**Assigned task:**
Edit the records from the first line through the line containing "Все товары категории" by replacing "Рассчитать доставку" with "Рассчитать стоимость доставки" and leaving everything else unchanged. Return only those lines.

______

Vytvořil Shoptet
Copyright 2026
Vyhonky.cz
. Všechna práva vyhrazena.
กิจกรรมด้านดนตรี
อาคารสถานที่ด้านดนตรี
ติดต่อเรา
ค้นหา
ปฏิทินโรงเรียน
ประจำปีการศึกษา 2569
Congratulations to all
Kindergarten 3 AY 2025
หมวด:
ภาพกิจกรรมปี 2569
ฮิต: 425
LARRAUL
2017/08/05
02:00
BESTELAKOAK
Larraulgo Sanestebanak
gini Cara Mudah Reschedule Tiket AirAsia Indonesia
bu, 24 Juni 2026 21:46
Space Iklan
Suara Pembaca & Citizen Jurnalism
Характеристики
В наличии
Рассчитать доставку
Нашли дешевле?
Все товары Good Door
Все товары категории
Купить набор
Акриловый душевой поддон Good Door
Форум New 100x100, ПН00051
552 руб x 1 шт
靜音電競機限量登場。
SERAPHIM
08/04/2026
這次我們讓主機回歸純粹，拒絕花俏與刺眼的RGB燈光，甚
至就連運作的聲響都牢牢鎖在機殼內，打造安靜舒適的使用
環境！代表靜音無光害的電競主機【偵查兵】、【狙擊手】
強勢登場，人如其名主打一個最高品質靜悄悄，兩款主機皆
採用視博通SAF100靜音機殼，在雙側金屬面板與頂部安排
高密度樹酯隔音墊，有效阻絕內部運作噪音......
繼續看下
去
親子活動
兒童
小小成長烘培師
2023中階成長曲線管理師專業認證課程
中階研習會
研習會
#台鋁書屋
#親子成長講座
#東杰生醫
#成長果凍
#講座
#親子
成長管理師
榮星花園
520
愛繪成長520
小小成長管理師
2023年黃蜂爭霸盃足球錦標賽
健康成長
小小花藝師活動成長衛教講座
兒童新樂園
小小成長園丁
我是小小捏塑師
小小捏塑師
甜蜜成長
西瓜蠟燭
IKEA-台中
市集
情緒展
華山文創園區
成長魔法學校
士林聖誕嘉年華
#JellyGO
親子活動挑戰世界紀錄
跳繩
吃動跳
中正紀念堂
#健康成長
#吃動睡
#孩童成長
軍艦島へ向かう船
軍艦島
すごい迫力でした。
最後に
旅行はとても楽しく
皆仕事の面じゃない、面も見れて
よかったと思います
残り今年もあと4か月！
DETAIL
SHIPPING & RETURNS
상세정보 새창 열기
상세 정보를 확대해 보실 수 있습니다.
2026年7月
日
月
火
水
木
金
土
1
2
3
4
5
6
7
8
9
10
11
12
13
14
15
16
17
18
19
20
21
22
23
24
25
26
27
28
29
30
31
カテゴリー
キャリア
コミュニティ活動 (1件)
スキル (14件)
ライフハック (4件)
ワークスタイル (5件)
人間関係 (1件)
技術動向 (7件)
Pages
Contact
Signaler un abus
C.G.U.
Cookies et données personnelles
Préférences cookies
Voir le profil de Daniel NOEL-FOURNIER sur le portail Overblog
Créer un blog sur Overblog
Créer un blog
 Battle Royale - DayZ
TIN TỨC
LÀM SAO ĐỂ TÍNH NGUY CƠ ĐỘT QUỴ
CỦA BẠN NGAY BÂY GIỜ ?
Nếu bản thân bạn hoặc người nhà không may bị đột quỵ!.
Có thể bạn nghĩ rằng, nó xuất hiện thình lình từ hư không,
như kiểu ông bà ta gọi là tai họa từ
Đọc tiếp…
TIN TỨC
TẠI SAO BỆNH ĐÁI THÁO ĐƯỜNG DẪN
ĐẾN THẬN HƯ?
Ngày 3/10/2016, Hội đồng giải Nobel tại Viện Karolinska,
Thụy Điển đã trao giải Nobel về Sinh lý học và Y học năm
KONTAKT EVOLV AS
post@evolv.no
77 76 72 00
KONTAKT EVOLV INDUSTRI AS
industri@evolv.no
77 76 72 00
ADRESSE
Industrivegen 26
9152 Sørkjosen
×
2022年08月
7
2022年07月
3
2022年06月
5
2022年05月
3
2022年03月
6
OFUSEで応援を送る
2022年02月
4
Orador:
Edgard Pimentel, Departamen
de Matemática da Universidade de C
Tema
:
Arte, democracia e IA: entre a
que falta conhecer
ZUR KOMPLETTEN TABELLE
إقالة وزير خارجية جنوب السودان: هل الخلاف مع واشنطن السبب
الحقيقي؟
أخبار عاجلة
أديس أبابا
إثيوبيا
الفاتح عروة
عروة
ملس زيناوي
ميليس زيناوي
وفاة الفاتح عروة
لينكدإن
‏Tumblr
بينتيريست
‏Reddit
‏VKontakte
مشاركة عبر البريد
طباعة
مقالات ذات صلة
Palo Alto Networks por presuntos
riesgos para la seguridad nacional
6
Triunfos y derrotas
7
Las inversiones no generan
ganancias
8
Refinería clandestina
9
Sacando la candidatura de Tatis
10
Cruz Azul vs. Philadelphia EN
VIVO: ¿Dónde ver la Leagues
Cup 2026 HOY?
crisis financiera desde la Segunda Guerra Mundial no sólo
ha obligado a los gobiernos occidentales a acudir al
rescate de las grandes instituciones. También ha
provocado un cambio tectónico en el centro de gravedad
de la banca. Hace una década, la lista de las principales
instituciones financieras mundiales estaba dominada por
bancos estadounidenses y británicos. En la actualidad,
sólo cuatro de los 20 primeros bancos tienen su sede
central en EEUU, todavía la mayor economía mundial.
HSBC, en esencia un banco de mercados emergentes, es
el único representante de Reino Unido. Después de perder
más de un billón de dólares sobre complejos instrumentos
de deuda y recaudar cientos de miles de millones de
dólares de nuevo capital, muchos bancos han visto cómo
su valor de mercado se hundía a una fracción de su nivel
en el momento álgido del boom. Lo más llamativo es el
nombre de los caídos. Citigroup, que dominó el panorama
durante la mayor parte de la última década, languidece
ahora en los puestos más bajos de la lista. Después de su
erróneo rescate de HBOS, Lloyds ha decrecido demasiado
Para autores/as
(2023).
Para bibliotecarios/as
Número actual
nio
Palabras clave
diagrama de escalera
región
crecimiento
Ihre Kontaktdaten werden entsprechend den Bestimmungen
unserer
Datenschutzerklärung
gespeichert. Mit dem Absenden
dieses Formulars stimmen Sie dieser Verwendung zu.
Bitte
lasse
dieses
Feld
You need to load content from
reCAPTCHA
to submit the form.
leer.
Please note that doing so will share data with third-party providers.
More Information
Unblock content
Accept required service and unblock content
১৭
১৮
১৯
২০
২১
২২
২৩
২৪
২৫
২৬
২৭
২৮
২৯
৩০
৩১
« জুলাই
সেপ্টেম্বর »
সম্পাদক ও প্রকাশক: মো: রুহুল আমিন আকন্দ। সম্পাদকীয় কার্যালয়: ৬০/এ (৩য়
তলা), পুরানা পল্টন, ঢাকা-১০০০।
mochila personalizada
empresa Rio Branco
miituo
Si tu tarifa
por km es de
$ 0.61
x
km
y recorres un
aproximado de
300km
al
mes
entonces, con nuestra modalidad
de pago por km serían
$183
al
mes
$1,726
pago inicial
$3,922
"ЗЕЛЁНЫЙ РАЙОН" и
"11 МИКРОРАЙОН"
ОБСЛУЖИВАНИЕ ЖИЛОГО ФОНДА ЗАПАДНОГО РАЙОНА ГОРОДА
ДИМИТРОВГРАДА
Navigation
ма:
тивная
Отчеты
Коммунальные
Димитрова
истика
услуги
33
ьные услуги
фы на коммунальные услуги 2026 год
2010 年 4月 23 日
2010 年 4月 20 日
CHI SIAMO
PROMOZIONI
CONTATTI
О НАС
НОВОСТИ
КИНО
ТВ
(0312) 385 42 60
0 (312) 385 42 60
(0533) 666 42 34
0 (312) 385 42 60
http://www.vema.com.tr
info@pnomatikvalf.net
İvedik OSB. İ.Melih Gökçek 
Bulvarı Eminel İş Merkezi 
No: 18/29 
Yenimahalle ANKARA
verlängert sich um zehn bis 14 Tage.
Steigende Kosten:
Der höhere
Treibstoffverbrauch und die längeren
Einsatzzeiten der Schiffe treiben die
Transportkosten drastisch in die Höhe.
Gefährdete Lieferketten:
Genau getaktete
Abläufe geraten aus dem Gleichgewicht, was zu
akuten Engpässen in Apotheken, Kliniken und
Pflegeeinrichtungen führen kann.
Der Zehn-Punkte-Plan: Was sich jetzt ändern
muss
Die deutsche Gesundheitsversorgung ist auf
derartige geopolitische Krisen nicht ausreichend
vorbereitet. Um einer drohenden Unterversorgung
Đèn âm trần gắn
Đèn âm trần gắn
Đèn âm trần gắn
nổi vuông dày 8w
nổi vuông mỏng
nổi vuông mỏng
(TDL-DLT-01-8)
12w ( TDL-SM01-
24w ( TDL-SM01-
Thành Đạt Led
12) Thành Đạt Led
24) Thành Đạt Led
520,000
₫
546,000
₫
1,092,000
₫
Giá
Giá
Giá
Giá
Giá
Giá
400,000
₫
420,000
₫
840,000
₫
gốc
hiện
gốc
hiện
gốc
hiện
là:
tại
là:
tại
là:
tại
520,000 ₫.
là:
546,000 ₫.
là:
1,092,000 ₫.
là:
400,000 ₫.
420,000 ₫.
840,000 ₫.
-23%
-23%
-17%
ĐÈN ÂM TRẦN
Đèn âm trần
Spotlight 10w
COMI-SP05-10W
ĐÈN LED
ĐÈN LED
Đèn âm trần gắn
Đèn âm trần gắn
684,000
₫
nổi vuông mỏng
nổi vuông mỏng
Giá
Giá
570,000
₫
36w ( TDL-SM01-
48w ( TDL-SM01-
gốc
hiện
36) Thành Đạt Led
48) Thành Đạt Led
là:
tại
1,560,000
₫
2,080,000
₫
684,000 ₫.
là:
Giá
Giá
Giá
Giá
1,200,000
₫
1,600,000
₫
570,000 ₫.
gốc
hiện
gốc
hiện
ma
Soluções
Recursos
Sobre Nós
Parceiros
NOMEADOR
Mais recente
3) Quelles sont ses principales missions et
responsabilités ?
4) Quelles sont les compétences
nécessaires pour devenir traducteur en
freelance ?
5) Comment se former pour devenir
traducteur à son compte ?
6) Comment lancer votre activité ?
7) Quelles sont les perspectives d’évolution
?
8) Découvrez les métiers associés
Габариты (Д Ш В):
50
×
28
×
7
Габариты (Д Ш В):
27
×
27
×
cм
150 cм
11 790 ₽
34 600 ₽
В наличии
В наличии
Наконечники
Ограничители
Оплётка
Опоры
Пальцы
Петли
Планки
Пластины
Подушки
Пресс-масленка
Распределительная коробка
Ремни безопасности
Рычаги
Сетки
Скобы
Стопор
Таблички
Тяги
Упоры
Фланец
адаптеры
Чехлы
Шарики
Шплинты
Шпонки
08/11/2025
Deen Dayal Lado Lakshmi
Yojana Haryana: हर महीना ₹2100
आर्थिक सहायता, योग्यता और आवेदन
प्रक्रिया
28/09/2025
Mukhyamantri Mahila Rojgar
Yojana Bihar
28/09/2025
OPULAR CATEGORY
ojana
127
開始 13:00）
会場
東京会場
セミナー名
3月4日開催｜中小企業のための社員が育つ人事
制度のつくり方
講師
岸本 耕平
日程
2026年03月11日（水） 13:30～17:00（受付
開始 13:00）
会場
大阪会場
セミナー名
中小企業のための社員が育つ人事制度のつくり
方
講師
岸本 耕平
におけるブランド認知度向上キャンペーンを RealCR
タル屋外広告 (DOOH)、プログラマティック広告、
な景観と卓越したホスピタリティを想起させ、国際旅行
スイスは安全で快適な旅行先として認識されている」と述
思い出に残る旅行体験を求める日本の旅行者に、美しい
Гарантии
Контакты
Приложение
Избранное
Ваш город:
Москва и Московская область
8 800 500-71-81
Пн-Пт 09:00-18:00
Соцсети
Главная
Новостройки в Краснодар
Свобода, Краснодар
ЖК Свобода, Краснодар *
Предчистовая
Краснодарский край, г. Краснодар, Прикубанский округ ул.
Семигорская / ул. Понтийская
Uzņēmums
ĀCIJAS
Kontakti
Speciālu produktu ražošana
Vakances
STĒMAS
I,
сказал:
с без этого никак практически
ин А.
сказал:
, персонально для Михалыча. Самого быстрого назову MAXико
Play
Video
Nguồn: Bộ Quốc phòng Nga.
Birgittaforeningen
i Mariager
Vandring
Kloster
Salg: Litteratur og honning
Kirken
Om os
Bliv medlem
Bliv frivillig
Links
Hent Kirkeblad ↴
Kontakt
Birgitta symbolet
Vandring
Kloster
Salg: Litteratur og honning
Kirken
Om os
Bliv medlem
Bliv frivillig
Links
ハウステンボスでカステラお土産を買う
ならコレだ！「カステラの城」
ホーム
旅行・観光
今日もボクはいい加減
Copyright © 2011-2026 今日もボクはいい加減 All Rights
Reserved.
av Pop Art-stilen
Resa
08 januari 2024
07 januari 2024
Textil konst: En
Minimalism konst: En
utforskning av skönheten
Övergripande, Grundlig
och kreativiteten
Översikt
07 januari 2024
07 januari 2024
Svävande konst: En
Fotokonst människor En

______

**Result below:**
Vytvořil Shoptet
Copyright 2026
Vyhonky.cz
. Všechna práva vyhrazena.
กิจกรรมด้านดนตรี
อาคารสถานที่ด้านดนตรี
ติดต่อเรา
ค้นหา
ปฏิทินโรงเรียน
ประจำปีการศึกษา 2569
Congratulations to all
Kindergarten 3 AY 2025
หมวด:
ภาพกิจกรรมปี 2569
ฮิต: 425
LARRAUL
2017/08/05
02:00
BESTELAKOAK
Larraulgo Sanestebanak
gini Cara Mudah Reschedule Tiket AirAsia Indonesia
bu, 24 Juni 2026 21:46
Space Iklan
Suara Pembaca & Citizen Jurnalism
Характеристики
В наличии
Рассчитать стоимость доставки
Нашли дешевле?
Все товары Good Door
Все товары категории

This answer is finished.